Embeddings & Vector Search¶
Embeddings power two features in Lumiverse: semantic world book activation (finding lorebook entries by meaning, not just keywords) and long-term chat memory (recalling relevant past moments). Both require an embedding provider to be configured.
What Are Embeddings?¶
An embedding is a numerical representation of text — a list of numbers that captures the meaning of a passage. Similar texts produce similar embeddings. This lets Lumiverse find relevant content based on what it means, not just whether exact keywords match.
Without embeddings: World book entries activate only on keyword matches. Chat history outside the context window is lost.
With embeddings: World book entries can activate on semantically similar concepts. Past conversation moments can be recalled based on relevance.
Setting Up¶
Open Settings > Embeddings and follow the setup checklist:
1. Enable Embeddings¶
Toggle the master switch on.
2. Select a Provider¶
| Provider | Notes |
|---|---|
| OpenAI | Official OpenAI API (text-embedding-3-small recommended) |
| OpenAI Compatible | Any service implementing the OpenAI embeddings API (local models, self-hosted) |
| OpenRouter | Aggregation service |
| ElectronHub | Model aggregator |
| BananaBread | Lumiverse's local embedding server. Defaults to http://localhost:8008/v1/embeddings and pulls its model list from /v1/models. |
| Nano-GPT | Pay-per-token aggregator |
3. Configure the Connection¶
| Field | Description |
|---|---|
| API URL | Base URL for the provider. Auto-appends /v1/embeddings if no path is specified. |
| Embedding Model | Model name (e.g., text-embedding-3-small) |
| API Key | Your provider's authentication key |
| Dimensions | Vector size — auto-detected when you run a test |
| Send Dimensions | Whether to include the dimension value in API requests (some providers require it, others reject it) |
4. Test the API¶
Click Test API to verify your setup. A successful test auto-detects the model's native dimensions and applies them.
What Gets Vectorized¶
Enable vectorization for the content types you want:
| Content | Setting | What It Does |
|---|---|---|
| World Book Entries | vectorize_world_books |
Enables semantic search for lorebook entries — activates entries by meaning, not just keywords |
| Chat Documents | vectorize_chat_documents |
Indexes databank and chat-attached documents for #slug mentions and document RAG |
| Chat Messages | vectorize_chat_messages |
Enables long-term memory — recalls relevant past messages during generation |
When chat-message vectorization is enabled, the Memory Retrieval Mode (chat_memory_mode) controls how aggressively past messages are recalled:
| Mode | Behavior |
|---|---|
| Conservative | Fewer, high-quality memories — strict threshold |
| Balanced | Standard retrieval (recommended) |
| Aggressive | More memories, lower threshold — better for long epics |
World Book Vector Presets¶
A quick preset row above the chunk parameters auto-tunes lorebook vectorization:
| Preset | Best For |
|---|---|
| Lean | Tight token budgets, short chunks |
| Balanced | General use (recommended) |
| Deep | Large lorebooks where each entry is dense |
| Custom | Manual control — editing any value switches the row to Custom |
The preset row drives the Retrieved Entries, Chunk Target / Max / Overlap Tokens, and Stored Chunks Per Entry values.
Retrieval Settings¶
Similarity Threshold¶
Maximum cosine distance for matches. Lower values = stricter matching.
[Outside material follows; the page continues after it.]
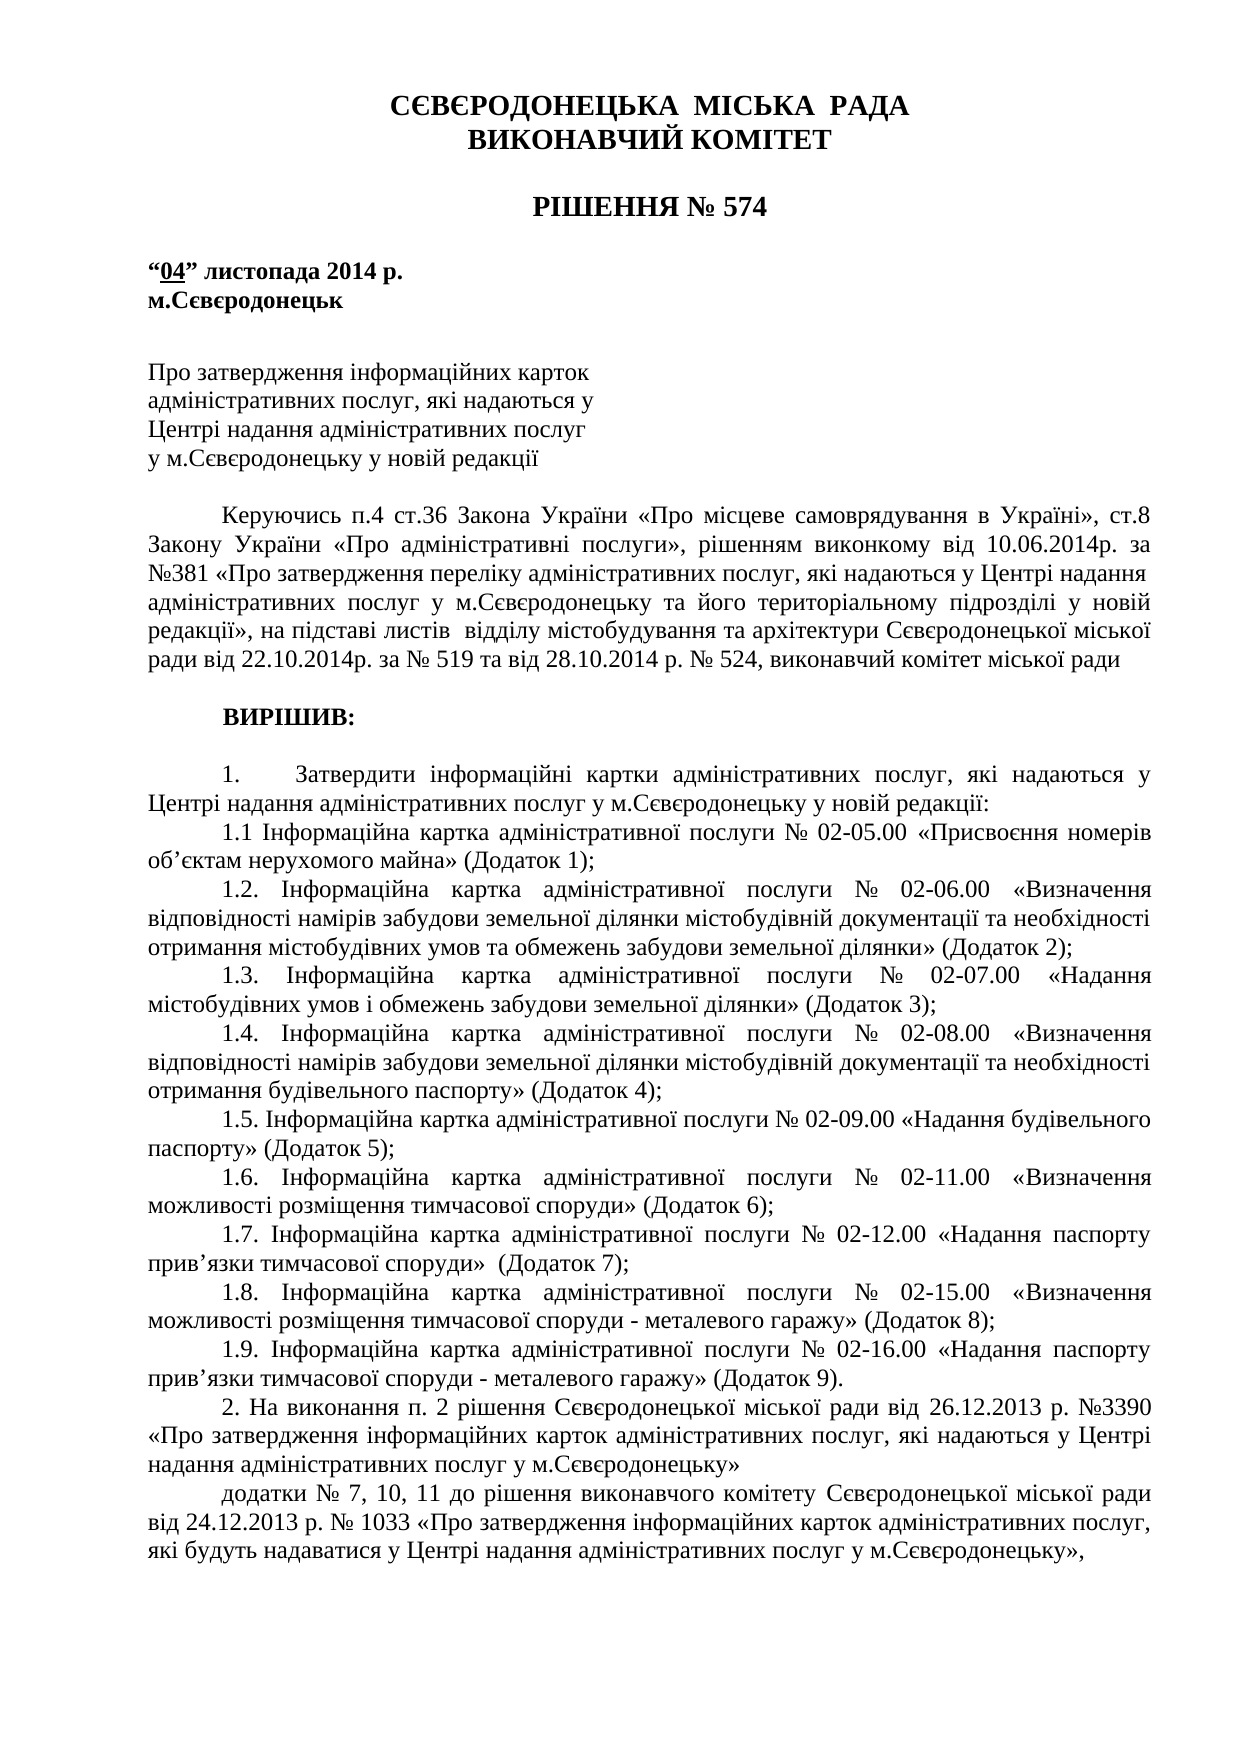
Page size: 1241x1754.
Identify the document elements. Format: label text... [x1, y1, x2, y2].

- 0 — No filtering (accept all matches)
- 0.3-0.5 — Moderate filtering
- 0.8+ — Very strict (only highly similar content)
Cosine distance can exceed 1.0 in LanceDB's implementation, so this isn't capped at 1.
Rerank Cutoff¶
For world book vectors: minimum score required after boost/penalty adjustments. Helps filter out low-quality matches after post-processing. Set to 0 to disable.
Hybrid Weight¶
Controls the balance between traditional keyword matching and semantic vector search:
| Mode | Behavior |
|---|---|
| Keyword First | Prioritize exact word matches; use vectors as a tiebreaker |
| Balanced | Weight both methods equally (recommended) |
| Vector First | Prioritize semantic similarity; keywords are secondary |
Runtime¶
| Setting | Description |
|---|---|
| Batch Size | Entries or chunks embedded per request during reindexing (1-200, default 50) |
| Request Timeout | Per-request timeout in seconds (0 disables, max 300). Useful for slow self-hosted models. |
| Preferred Context Size | Recent messages used to build the chat-memory search query (default 6, max 64) |
Tips¶
Start with OpenAI's small model
text-embedding-3-small is cheap, fast, and effective. It's the best starting point for most users.
Enable world book vectorization first
Semantic world book search is the highest-impact use of embeddings. Long-term memory is valuable too, but world book vectorization gives immediate improvement with less configuration.
Test after setup
Always click Test API after configuration. This verifies your credentials work and auto-detects the correct dimensions — getting dimensions wrong produces garbage results.